Banken droht höherer Kapitalbedarf
Frankfurt/Main (dpa) - Den deutschen Banken droht Kreisen zufolge beim Blitz-Stresstest der europäischen Bankenaufsicht eine böse Überraschung. Die Kapitallücke werde größer sein als erwartet, erfuhr die Finanznachrichten-Agentur dpa-AFX am Dienstag aus Finanzkreisen.
Bislang hatte die europäische Bankenbehörde EBA bei den deutschen Banken einen zusätzlichen Kapitalbedarf von 5,2 Milliarden Euro ausgemacht. Dafür waren aber noch mildere Kriterien angenommen worden. Die Ergebnisse dürften den Kreisen nach nicht mehr in dieser Woche veröffentlicht werden. Die EBA wolle die Zahlen zunächst den EU-Finanzministern vorstellen, die sich am 30. November treffen. Die EBA selbst kündigte lediglich an, die Ergebnisse im Laufe des November vorlegen zu wollen.
Ein größerer Kapitalbedarf könnte dazu führen, dass viele Institute zu Kapitalerhöhungen oder gar neuerlichen Staatshilfen greifen müssen. Bislang hatten sich die meisten europäischen Institute zuversichtlich gezeigt, die neuen Anforderungen aus eigener Kraft zu schaffen. Den bisherigen Berechnungen zufolge sah die EBA einen zusätzlichen Kapitalbedarf von 106 Milliarden Euro bei den europäischen Banken.

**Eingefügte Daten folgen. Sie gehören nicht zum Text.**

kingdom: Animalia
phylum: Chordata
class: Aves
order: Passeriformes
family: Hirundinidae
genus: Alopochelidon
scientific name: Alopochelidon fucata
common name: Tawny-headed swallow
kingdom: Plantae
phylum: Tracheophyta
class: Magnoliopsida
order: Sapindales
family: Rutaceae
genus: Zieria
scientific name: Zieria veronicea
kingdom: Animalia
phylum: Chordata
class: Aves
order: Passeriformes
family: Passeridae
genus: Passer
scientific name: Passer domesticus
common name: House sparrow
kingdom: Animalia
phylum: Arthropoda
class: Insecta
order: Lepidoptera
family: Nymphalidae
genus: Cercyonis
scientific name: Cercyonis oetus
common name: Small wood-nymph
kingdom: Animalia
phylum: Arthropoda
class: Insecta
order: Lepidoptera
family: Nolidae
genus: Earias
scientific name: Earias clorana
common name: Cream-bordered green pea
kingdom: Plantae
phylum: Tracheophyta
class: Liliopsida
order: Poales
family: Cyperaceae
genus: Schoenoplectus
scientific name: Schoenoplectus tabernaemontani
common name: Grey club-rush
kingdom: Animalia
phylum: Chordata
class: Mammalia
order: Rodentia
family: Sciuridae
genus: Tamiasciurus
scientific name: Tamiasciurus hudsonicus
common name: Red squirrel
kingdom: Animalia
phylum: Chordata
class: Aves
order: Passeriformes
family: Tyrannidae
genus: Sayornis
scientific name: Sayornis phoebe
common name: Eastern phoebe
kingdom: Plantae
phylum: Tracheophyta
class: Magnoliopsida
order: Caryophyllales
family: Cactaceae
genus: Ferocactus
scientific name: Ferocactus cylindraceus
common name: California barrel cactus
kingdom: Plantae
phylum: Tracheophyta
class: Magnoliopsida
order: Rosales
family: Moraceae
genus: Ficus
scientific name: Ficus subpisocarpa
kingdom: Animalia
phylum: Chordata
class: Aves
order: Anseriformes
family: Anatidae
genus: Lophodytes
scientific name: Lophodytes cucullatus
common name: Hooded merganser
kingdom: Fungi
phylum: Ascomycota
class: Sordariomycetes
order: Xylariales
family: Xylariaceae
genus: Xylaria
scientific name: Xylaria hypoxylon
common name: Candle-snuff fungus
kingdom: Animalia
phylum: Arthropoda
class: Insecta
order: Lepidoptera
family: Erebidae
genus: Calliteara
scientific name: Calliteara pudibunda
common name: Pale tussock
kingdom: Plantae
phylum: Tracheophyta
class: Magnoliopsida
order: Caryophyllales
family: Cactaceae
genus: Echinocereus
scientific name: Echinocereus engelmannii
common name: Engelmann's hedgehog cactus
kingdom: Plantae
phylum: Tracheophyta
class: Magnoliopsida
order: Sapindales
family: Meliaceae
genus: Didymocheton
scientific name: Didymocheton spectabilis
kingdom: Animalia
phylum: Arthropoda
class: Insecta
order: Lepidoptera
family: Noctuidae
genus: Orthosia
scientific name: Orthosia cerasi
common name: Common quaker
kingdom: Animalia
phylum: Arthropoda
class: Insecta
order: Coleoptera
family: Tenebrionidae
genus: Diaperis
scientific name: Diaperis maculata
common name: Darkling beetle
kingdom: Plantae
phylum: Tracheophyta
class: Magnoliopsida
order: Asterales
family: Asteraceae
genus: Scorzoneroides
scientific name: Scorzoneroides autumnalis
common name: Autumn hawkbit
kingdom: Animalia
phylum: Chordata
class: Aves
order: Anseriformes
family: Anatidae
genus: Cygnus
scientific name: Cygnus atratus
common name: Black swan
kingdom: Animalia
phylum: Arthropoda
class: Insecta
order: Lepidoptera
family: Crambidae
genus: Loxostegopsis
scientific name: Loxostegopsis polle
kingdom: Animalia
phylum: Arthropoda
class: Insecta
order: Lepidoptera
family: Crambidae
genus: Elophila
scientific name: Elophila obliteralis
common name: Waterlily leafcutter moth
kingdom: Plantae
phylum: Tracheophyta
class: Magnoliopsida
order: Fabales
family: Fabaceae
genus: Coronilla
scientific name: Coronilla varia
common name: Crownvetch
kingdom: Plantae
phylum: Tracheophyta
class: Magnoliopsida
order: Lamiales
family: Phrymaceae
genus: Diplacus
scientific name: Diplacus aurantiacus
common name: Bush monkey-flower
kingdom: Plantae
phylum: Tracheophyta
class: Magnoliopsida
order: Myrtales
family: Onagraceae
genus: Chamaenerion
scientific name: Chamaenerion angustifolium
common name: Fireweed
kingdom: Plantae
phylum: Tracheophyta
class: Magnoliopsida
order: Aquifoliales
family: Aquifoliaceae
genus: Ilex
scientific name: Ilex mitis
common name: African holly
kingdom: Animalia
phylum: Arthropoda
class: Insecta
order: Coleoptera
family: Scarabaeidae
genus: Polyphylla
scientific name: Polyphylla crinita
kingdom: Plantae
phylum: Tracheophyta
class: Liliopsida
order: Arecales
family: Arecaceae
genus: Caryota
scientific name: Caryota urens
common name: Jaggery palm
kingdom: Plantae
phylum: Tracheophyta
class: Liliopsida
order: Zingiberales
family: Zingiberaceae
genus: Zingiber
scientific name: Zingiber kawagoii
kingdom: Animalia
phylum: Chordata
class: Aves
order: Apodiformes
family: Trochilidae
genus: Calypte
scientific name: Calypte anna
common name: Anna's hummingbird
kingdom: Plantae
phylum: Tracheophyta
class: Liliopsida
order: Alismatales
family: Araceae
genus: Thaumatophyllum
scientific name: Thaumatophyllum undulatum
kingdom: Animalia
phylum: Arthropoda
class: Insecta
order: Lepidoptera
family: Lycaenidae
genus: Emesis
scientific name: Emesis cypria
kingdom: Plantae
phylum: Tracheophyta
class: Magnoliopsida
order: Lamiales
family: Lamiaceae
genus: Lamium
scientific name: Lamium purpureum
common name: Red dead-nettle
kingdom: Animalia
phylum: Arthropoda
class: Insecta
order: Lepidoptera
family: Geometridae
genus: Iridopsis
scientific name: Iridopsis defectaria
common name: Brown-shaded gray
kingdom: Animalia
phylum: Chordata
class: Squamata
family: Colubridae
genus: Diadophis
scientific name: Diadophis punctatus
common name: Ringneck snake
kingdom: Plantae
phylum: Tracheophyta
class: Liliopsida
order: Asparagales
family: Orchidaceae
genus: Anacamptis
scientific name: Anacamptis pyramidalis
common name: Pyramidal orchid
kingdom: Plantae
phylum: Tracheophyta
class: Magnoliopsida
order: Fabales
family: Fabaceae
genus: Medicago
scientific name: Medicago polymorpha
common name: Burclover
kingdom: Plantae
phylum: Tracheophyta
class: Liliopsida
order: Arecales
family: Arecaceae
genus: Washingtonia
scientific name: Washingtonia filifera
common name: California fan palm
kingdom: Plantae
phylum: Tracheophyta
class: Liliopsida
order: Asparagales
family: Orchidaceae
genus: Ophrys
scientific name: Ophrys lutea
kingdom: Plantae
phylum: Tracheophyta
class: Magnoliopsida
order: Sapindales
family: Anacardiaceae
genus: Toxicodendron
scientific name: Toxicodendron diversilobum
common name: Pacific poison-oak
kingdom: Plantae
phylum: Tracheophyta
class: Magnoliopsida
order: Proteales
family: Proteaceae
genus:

Doch die EBA hat die Kriterien inzwischen verschärft, wie es in den Kreisen heißt. So sollen die schlechten Ergebnisse aus dem dritten Quartal in die Berechnungen einfließen. Zudem wolle die Behörde strengere Maßstäbe für Risikoanlagen setzen, so dass auch dies den Eigenkapitalbedarf erhöhen wird. Auch die Verrechnung von Gewinnen und Verlusten bei Staatsanleihen sollen nur noch eingeschränkt möglich sein. Davon hätten besonders die deutschen Institute profitiert, da sie besonders viele der zuletzt so gefragten Bundesanleihen halten.
Die verschärften Kriterien dürften besonders die Commerzbank treffen. Ihre Kapitallücke könnte sich auf rund fünf Milliarden Euro belaufen, hieß es am Dienstag an der Börse. Ein Sprecher der Bank wollte das nicht kommentieren. Nach bisherigen Berechnungen liegt der zusätzliche Kapitalbedarf bei 2,9 Milliarden Euro. Die Commerzbank-Aktie verlor am Dienstag bis zum Handelsschluss über 15 Prozent auf 1,150 Euro. Mit 1,116 Euro hatte sie im Verlauf ein Rekordtief markiert. Commerzbank-Finanzchef Eric Strutz hatte bereits Anfang des Monats gesagt, dass sich der Kapitalbedarf noch verändern könnte. Kapitallücken sahen die Aufseher bislang noch bei der Deutschen Bank, der LBBW und der NordLB.
Mit den verschärften Kriterien wachsen die Zweifel, ob die Commerzbank die größere Lücke wirklich aus eigener Kraft stopfen kann. Wie das gelingen soll, sei ihm nicht klar, sagte etwa Equinet-Analyst Philipp Häßler. In der Branche wird schon bezweifelt, ob das Institut die 2,9 Milliarden Euro allein stemmen kann.
Im dritten Quartal hatte das Institut wegen neuerlicher Abschreibungen auf griechische Staatsanleihen einen Verlust von fast 700 Millionen Euro verbucht. Das Institut hatte Ende September noch rund 13 Milliarden Euro in Staatsanleihen der Krisenländer Griechenland, Italien, Irland, Portugal und Spanien investiert.
Die Commerzbank hatte erst im Frühjahr bei einer großen Kapitalerhöhung elf Milliarden Euro eingesammelt und damit einen großen Teil der in Finanzkrise erhaltenen Staatshilfen abgebaut. Ob Investoren noch einmal frisches Geld zuschießen, gilt angesichts der schlechten Lage des gesamten Bankensektors in Europa als zweifelhaft. Damit könnte die Bank, die immer noch zu gut einem Viertel im Besitz des Bundes ist, erneut Stütze vom Staat in Anspruch nehmen müssen. Commerzbank-Chef Martin Blessing will dies unbedingt vermeiden.
Den Blitz-Stresstest hatte die europäische Politik beim letzten Krisengipfel Ende Oktober vereinbart. Die EBA soll ermitteln, wie viel Geld die Institute brauchen, um auch bei diversen Krisenszenarien auf eine harte Kernkapitalquote von neun Prozent zu kommen. Die Institute sollen bis Ende Juni 2012 Zeit bekommen, die errechneten Lücken zu schließen.